[Stored items from a collection]
- - - -
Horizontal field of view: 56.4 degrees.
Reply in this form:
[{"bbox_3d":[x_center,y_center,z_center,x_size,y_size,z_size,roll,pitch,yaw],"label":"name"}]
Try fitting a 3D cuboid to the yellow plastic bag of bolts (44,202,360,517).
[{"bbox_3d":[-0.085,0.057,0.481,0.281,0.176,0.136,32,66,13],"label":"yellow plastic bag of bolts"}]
- - - -
## Description of the task:
The data must be transcribed in full. Every word stays the same.

## Exercise solution:
Horizontal field of view: 56.4 degrees.
Reply in this form:
[{"bbox_3d":[x_center,y_center,z_center,x_size,y_size,z_size,roll,pitch,yaw],"label":"name"}]
Try fitting a 3D cuboid to the yellow plastic bag of bolts (44,202,360,517).
[{"bbox_3d":[-0.085,0.057,0.481,0.281,0.176,0.136,32,66,13],"label":"yellow plastic bag of bolts"}]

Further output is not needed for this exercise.